By the end of 2015 eleven of our coal plants will have closed to meet new EU carbon constraints and by 2019 seven of our eight nuclear power stations will cease production. So by the end of the decade more than a fifth of the UK’s generating capacity will have gone at a time when the National Grid forecasts a 10 per cent increase in demand.

In fairness, the coalition has done much of its thinking on energy and there are many proposals in Whitehall’s in-trays. What is missing are bold decisions or a convincing plan of action. Investors are in the blocks waiting for the Government to fire the starting pistol, but they will not wait for ever.

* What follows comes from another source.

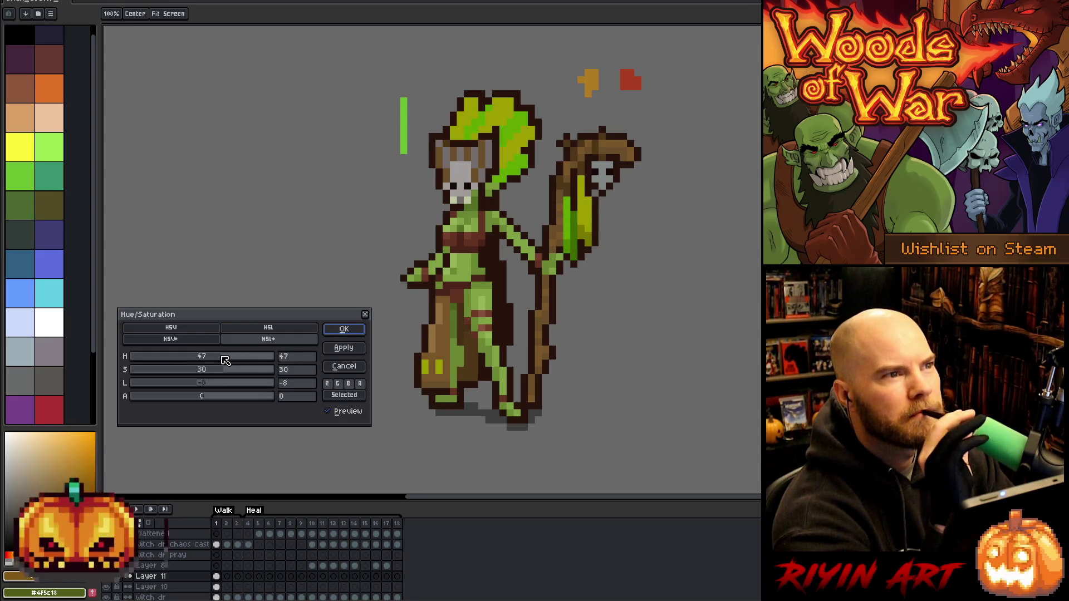
pyautogui.moveTo(225, 360); pyautogui.dragTo(224, 362)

The White Paper that promises to be the greatest reform to our electricity market since privatisation in 1989 will soon be celebrating its first birthday. But no Bill has yet been published to explain how a secure, cost-effective and carbon-friendly electricity supply will be delivered. Without that small print we cannot generate the £200 billion of investment needed to create a diverse energy mix. For the Government, the heat is on.

'If we ask companies to build gas stations, they need to know they can make a return over the decades ahead.'

- John Cridland

There was a welcome signal in the Budget about one electricity source on our doorstep: gas. A new tax regime to foster investment in North Sea gas shows that the Government knows gas is vital to meet our energy goals. It can bridge the electricity supply gap, as gas stations can be built relatively quickly and cheaply without relaxing the need to meet legally binding carbon-reduction targets. And if we are going to need more gas, it makes sense to boost our energy security by maximising our use of our supplies left in the North Sea and fully exploring the potential for shale gas in England.

But how do we get the power stations built? Part of the puzzle is the Government’s electricity market reform (EMR), which aims to attract the investment we need. This process has been chugging along for two years now, and we find ourselves in a hiatus while the generating companies and their financial backers wait for details of what the market will look like.

If we ask companies to build gas stations, they need to know they can make a return over the decades ahead. At the same time we know we cannot have a lot of gas stations running full tilt in the 2020s because we are committed to decarbonising our electricity system. This looming switch-off date is a turn-off for investors, so what will tempt them to make long-term commitments?

There is an element of EMR that can help: the capacity mechanism. Gas generators could be paid to be on standby, running as a back-up to renewables, for example on days when there is little wind blowing. That might sound expensive, but remember that the alternative would be to build even more renewable capacity and that would cost a lot more. The details of this capacity mechanism are up in the air, but no investment decisions will be made until they are known.

Progress on carbon capture and storage is also vital. CCS captures and locks away carbon dioxide emissions created during electricity generation. It means that we can continue to fire power stations with gas as well as coal without missing carbon-reduction targets. So the more viable CCS begins to look, the more confidence investors will have. We are good at this sort of clever stuff — the CCS industry could be worth £6.5 billion a year and support 100,000 jobs by the 2020s.

The Government has just relaunched its competition to award £1 billion of funding for CCS demonstration projects. First time round the project took four years and eventually collapsed. This is our last chance to grab the lead in this new type of business. Ministers must learn the lessons and ensure that this competition is handled well and with a sense of urgency.

The Government’s gas generation plans, to be published in the autumn, should tie all of these strands together and set out a clear commitment to gas that will attract investment. If done successfully, it can ensure that not only do the lights stay on but that we all can enjoy a secure, green and affordable electricity supply.